Kinetics of plasma apolipoprotein E isoforms by LC-MS/MS: a pilot study

Abstract

Human apoE exhibits three major isoforms (apoE2, apoE3, and apoE4) corresponding to polymorphism in the APOE gene. Total plasma apoE concentrations are closely related to these isoforms, but the underlying mechanisms are unknown. We aimed to describe the kinetics of apoE individual isoforms to explore the mechanisms for variable total apoE plasma concentrations. We used LC-MS/MS to discriminate between isoforms by identifying specific peptide sequences in subjects (three E2/E3, three E3/E3, and three E3/E4 phenotypes) who received a primed constant infusion of 2H3-leucine for 14 h. apoE concentrations and leucine enrichments were measured hourly in plasma. Concentrations of apoE2 were higher than apoE3, and concentrations of apoE4 were lower than apoE3. There was no difference between apoE3 and apoE4 catabolic rates and between apoE2 and apoE3 production rates (PRs), but apoE2 catabolic rates and apoE4 PRs were lower. The mechanisms leading to the difference in total plasma apoE concentrations are therefore related to contrasted kinetics of the isoforms. Production or catabolic rates are differently affected according to the specific isoforms.
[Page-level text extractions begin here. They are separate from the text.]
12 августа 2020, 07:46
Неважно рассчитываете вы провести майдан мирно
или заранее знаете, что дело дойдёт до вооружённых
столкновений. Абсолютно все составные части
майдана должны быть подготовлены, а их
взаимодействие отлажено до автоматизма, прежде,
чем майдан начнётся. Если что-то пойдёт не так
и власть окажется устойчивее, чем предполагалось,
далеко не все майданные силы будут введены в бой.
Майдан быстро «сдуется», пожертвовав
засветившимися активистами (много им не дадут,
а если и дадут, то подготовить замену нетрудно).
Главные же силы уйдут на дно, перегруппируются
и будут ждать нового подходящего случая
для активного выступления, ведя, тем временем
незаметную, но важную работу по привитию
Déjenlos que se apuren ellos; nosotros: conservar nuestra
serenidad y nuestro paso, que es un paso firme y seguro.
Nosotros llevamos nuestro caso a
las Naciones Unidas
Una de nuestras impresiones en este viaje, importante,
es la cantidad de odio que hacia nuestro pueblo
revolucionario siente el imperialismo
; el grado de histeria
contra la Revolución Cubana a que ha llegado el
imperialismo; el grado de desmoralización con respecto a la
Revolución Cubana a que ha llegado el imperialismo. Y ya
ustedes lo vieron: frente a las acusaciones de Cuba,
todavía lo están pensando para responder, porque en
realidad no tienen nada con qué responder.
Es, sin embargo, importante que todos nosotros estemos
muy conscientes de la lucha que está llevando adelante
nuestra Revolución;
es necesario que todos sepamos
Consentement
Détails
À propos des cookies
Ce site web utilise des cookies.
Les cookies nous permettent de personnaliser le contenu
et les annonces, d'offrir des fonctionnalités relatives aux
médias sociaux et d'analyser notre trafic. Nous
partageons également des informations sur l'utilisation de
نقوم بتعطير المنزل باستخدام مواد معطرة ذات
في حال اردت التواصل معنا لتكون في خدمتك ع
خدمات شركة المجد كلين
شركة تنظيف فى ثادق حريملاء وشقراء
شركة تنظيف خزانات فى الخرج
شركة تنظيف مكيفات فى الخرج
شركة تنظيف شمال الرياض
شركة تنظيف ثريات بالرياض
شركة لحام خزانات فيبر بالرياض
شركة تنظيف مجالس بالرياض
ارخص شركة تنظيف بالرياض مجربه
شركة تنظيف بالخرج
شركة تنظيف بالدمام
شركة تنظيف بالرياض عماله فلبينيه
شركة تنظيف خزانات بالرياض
On these grounds, studies on the regulation of the involved biochemical pathways and the impact of pathological environments are now warranted.

Trial registration: ClinicalTrials.gov NCT01216956.
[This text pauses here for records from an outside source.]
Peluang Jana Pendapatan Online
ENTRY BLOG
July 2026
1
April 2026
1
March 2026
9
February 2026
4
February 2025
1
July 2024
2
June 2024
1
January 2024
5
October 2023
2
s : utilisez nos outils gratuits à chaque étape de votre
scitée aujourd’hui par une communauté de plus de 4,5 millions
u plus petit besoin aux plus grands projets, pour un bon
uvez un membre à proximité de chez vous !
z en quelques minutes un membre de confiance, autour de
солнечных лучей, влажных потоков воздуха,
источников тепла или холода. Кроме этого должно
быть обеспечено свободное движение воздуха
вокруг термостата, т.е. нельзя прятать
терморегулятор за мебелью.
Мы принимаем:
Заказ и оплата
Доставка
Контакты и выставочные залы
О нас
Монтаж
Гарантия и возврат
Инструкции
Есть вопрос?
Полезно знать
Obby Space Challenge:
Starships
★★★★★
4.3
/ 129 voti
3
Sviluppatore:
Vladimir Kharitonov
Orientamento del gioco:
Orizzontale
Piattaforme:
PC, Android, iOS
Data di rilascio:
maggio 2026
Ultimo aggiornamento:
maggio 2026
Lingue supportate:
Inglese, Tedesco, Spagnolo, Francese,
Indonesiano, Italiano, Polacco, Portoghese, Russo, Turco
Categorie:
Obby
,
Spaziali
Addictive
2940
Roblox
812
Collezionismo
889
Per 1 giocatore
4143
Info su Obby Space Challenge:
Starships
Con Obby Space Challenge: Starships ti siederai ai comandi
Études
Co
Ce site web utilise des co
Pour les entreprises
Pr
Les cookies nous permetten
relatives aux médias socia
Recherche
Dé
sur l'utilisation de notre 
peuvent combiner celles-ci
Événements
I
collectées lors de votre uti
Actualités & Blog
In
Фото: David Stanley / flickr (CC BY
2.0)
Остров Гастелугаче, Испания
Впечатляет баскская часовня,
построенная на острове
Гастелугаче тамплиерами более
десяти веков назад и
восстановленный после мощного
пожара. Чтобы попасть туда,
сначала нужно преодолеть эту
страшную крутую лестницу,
Keywords: lipoprotein/kinetics; lipoprotein/metabolism; liquid chromatography; peptide; stable isotope tracers; tandem mass spectrometry.
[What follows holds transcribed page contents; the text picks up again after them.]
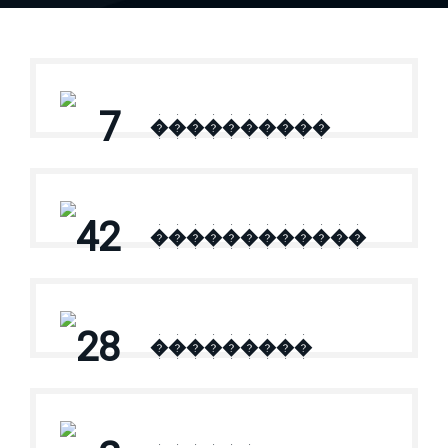
7
����������
42
������������
28
���������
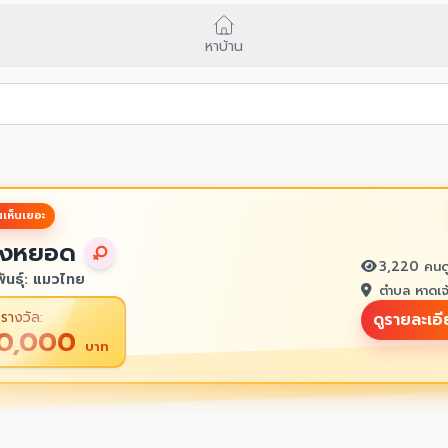
หาบ้าน
เห็นเยอะ
งหยอด
3,220 คนด
ันธุ์: แมวไทย
ตำบล หาดเจ
รางวัล:
ดูรายละเอ
10,000
บาท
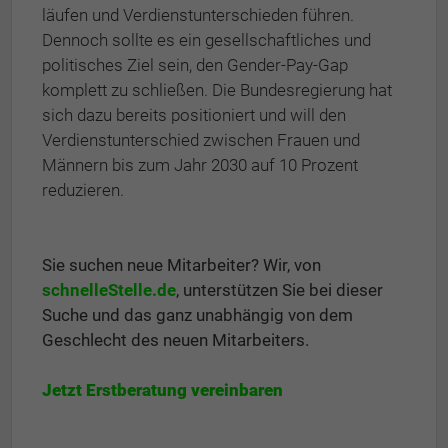
läu­fen und Ver­dienst­un­ter­schie­den führen.
Dennoch sollte es ein gesellschaftliches und
politisches Ziel sein, den Gender-Pay-Gap
komplett zu schließen. Die Bundesregierung hat
sich dazu bereits positioniert und will den
Verdienstunterschied zwischen Frauen und
Männern bis zum Jahr 2030 auf 10 Prozent
reduzieren.
Sie suchen neue Mitarbeiter? Wir, von
schnelleStelle.de
, unterstützen Sie bei dieser
Suche und das ganz unabhängig von dem
Geschlecht des neuen Mitarbeiters.
Jetzt Erstberatung vereinbaren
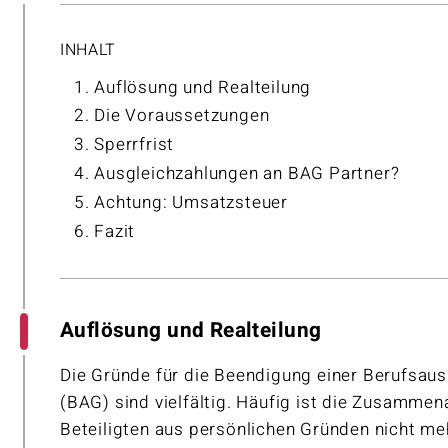
INHALT
Auflösung und Realteilung
Die Voraussetzungen
Sperrfrist
Ausgleichzahlungen an BAG Partner?
Achtung: Umsatzsteuer
Fazit
Auflösung und Realteilung
Die Gründe für die Beendigung einer Berufsa
(BAG) sind vielfältig. Häufig ist die Zusamme
Beteiligten aus persönlichen Gründen nicht me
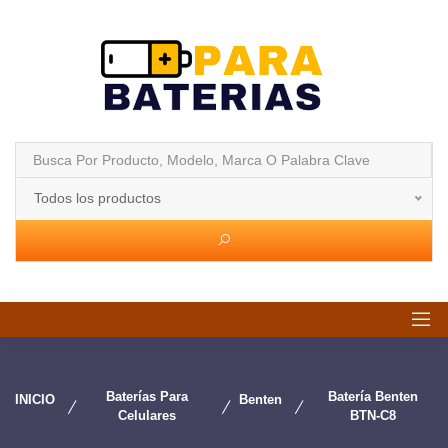
Todos los productos
Baterías Para
Batería Benten
INICIO
Benten
Celulares
BTN-C8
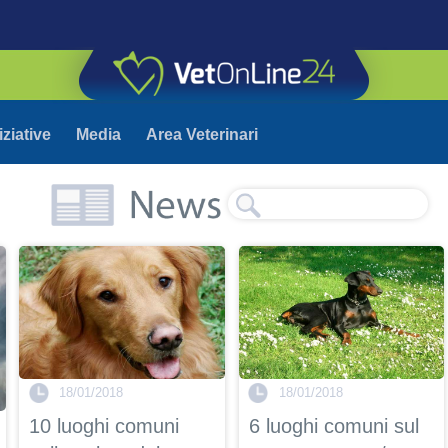
iziative
Media
Area Veterinari
18/01/2018
18/01/2018
10 luoghi comuni
6 luoghi comuni sul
Conflict of interest statement

The authors declare no competing financial interest.

Copyright © 2018 Blanchard et al.

Figures

Fig. 1.

Selection of signature peptides from apoE sequences for isoform analysis. Phenotype identification and apoE isoform concentrations were assessed using different combinations of peptides. Both apoE2 and apoE4 carry a single specific peptide (CLAVYQAGAR and LGADMEDVR, respectively) unlike apoE3. For enrichment measurements in heterozygous patients, LAVYQAGAR and LGADMEDVCGR were used for apoE3 kinetics in E2/E3 and E3/E4 phenotypes, respectively. In homozygous E3/E3 patients, enrichments of LAVYQAGAR and LGADMEDVCGR were averaged. Blue indicates cysteine-arginine interchanges between isoforms.

Fig. 2.

Identification of apoE phenotypes by selective combination of proteotypic peptides. LC-MS/MS chromatograms obtained in plasma from representative subjects.

Fig. 3.

Kinetics of plasma apoE isoforms. Mean plasma concentrations and mean changes in 2H3-leucine incorporation over the course of the tracer infusion in subjects with E2/E3 phenotype (A), E3/E3 phenotype (B), and E3/E4 phenotype (C). Values are presented as mean ± standard deviation (n = 3). Total apoE concentrations are shown as indicative in heterozygote patients.

Fig. 4.

Kinetic parameters of plasma apoE isoforms. FCRs (A) and PRs (B) estimated with a mono-exponential equation in subjects with E2/E3 phenotype, E3/E3 phenotype, and E3/E4 phenotype.

Fig. 5.

Validation of plasma apoE kinetic parameters. Total FCRs and PRs were calculated for each subject from kinetic data of apoE isoforms, and then compared (Spearman correlation test) with those obtained directly from the LGPLVEQGR peptide used for total apoE detection. Gray, black, and white circles indicate E2/E3, E3/E3, and E3/E4 phenotypes, respectively.

Fig. 6.

Distribution of apoE isoforms within lipoproteins in hypertriglyceridemic patients. ApoE isoforms were assayed in apoB100-containing lipoproteins (i.e., VLDL + IDL + LDL) (A) and in apoA-I-containing lipoproteins (i.e., HDL) (B) obtained by ultracentrifugation. C: Summary of apoE isoform distribution within lipoproteins. Concentrations were normalized to the total content of apoE recovered in each lipoprotein subclass. Values are expressed as mean ± standard deviation.